Market Chinatown: Hong Kong Noodle Company and Paul’s Kitchen

Chinatown

#OurLA
During the COVID-19 pandemic, LA City Planning’s Office of Historic Resources has created a series of blogs called #OurLA to keep us connected to one another and to the places and neighborhoods that make Los Angeles special. This series highlights lesser-known historic buildings and historic places across the city – including places that help build community and connection. We’ll also be offering links to where you can learn more about related historic places and themes that have helped to define Los Angeles. 


The year 2021 marks the 150th anniversary of a tragic and shameful chapter in Los Angeles history – the Chinese Massacre of 1871. On October 24, 1871, a mob of some 500 Anglos, Europeans, and Mexicans entered Chinatown and began rioting, looting, and setting fire to the area. During the riot, 17 Chinese residents were tortured and hanged, making it the largest mass lynching in American history.

The Office of Mayor Garcetti, with members of the Civic Memory Working Group, are considering ways to memorialize and interpret these events this fall. But the history of the Chinese American community in Los Angeles is also a story of resilience and success, as detailed in the Chinese Americans in Los Angeles, 1850-1980 Historic Context Statement, prepared in 2018 for SurveyLA, the citywide historic resources survey.

While the 1871 massacre took place in the Old Chinatown, a second Chinese settlement developed in the first decade of the twentieth century, to the south in Downtown Los Angeles, around East 9th and South San Pedro Streets. As Chinese farmers transitioned from truck farming to wholesale produce businesses, wholesale produce markets were established in this district to accommodate increased demand for sale and distribution of fruits and vegetables.
The City Market of Los Angeles at 1057 South San Pedro Street was of particular importance to the Chinese American community. Incorporated in 1909, the market occupied over six acres and was designed in the Mission Revival style by Los Angeles architecture firm Morgan and Walls.

As the Chinese resident population grew, businesses that catered to Chinese customers—such as grocery stores, a pharmacy, and professional service offices including insurance, law and accounting offices—soon followed, lining the commercial streets around City Market.
 

Louie Produce Company
Louie Produce Company, 976-982 San Julian Street, City Market. 
(Photo Courtesy : El Pueblo Monument Photo Collection/ Los Angeles Public Library)

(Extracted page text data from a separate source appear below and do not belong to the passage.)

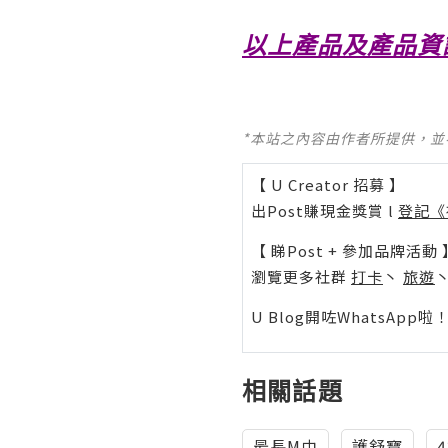
以上產品及產品資
*本站之內容由作者所提供，
【 U Creator 招募 】
出Post賺現金獎賞 l
登記《
【 睇Post + 參加品牌活動 
瀏覽更多社群
打卡
丶
旅遊
U Blog開咗WhatsAp
相關話題
最長M巾
護舒寶
4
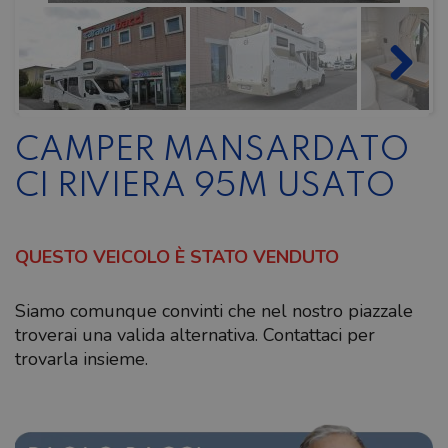
CAMPER MANSARDATO
CI RIVIERA 95M USATO
QUESTO VEICOLO È STATO VENDUTO
Siamo comunque convinti che nel nostro piazzale
troverai una valida alternativa. Contattaci per
trovarla insieme.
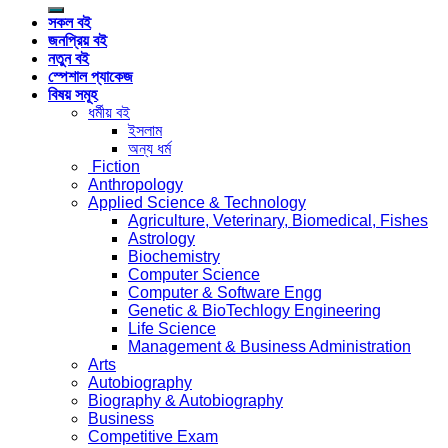
for:
সকল বই
জনপ্রিয় বই
নতুন বই
স্পেশাল প্যাকেজ
বিষয় সমূহ
ধর্মীয় বই
ইসলাম
অন্য ধর্ম
Fiction
Anthropology
Applied Science & Technology
Agriculture, Veterinary, Biomedical, Fishes
Astrology
Biochemistry
Computer Science
Computer & Software Engg
Genetic & BioTechlogy Engineering
Life Science
Management & Business Administration
Arts
Autobiography
Biography & Autobiography
Business
Competitive Exam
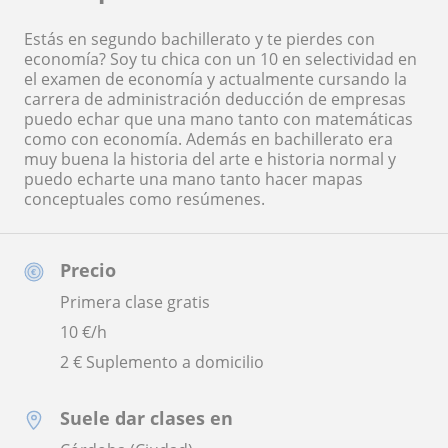
Estás en segundo bachillerato y te pierdes con
economía? Soy tu chica con un 10 en selectividad en
el examen de economía y actualmente cursando la
carrera de administración deducción de empresas
puedo echar que una mano tanto con matemáticas
como con economía. Además en bachillerato era
muy buena la historia del arte e historia normal y
puedo echarte una mano tanto hacer mapas
conceptuales como resúmenes.
Precio
Primera clase gratis
10
€/h
2 € Suplemento a domicilio
Suele dar clases en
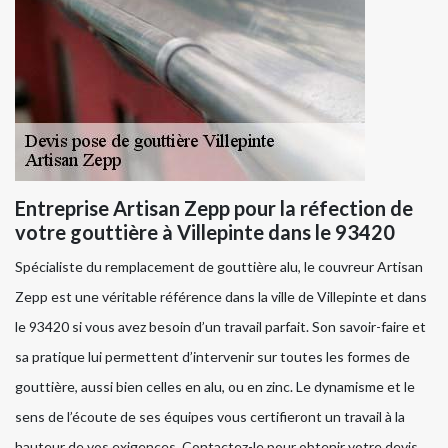
Entreprise Artisan Zepp pour la réfection de
votre gouttière à Villepinte dans le 93420
Spécialiste du remplacement de gouttière alu, le couvreur Artisan
Zepp est une véritable référence dans la ville de Villepinte et dans
le 93420 si vous avez besoin d’un travail parfait. Son savoir-faire et
sa pratique lui permettent d’intervenir sur toutes les formes de
gouttière, aussi bien celles en alu, ou en zinc. Le dynamisme et le
sens de l’écoute de ses équipes vous certifieront un travail à la
hauteur de vos exigences. Contactez-le pour obtenir votre devis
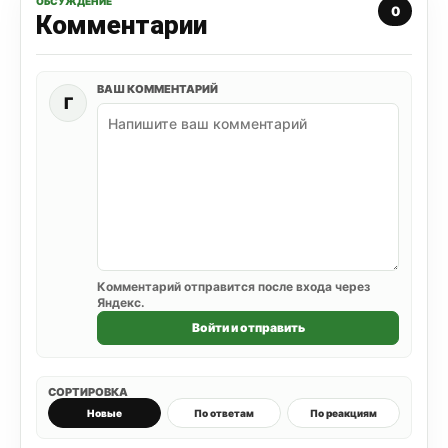
ОБСУЖДЕНИЕ
0
Комментарии
ВАШ КОММЕНТАРИЙ
Г
Комментарий отправится после входа через
Яндекс.
Войти и отправить
СОРТИРОВКА
Новые
По ответам
По реакциям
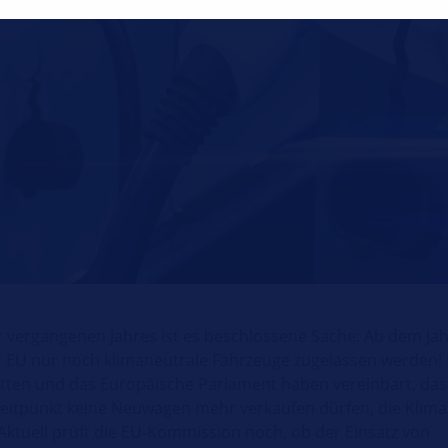
r vergangenen Jahres ist es beschlossene Sache: Ab dem Ja
er EU nur noch klimaneutrale Fahrzeuge zugelassen werden! 
atten und das Europäische Parlament haben vereinbart, dass
eitpunkt keine Neuwagen mehr verkaufen dürfen, die Klim
Aktuell prüft die EU-Kommission noch, ob der Einsatz von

Although most of City Market has been demolished and little remains of Market Chinatown today, the Hong Kong Noodle Company at 950 South San Pedro Street remains standing, in a vernacular commercial building that has been its home continuously since 1910. The Company provided fresh and dry Chinese noodles, won ton skins, and other pasta products to Chinese American markets and restaurants in the areas. It is also popularly regarded as the birthplace of the fortune cookie in 1918, when its founder David Jung began distributing cookies with inspirational messages to unemployed men gathered on the street outside.

On the next block at 1012 S. San Pedro, is a building designed in 1968 by Chinese American architect Gilbert Leong. The upper floor of the building has been occupied since its construction by the Bow-On Association, a Chinese benevolent association established to provide for the needs of Chinese immigrants, such as social welfare and cultural activities, in order to preserve the culture and traditions of Chinese people. Benevolent associations were often organized around villages or surnames, serving immigrants who shared a common dialect or place of origin.
 

Paul's Ktchen
Paul's Kitchen (Photo Courtesy: Office of Historic Resources)


On the ground floor of the building is Paul's Kitchen, a Chinese restaurant that opened nearby in 1946 and moved to this location when the building was constructed. It continues to serve Cantonese cuisine popular for decades – dishes such as chop suey and egg foo yong – providing a continued glimpse into the Chinese American community that once thrived in the City Market neighborhood.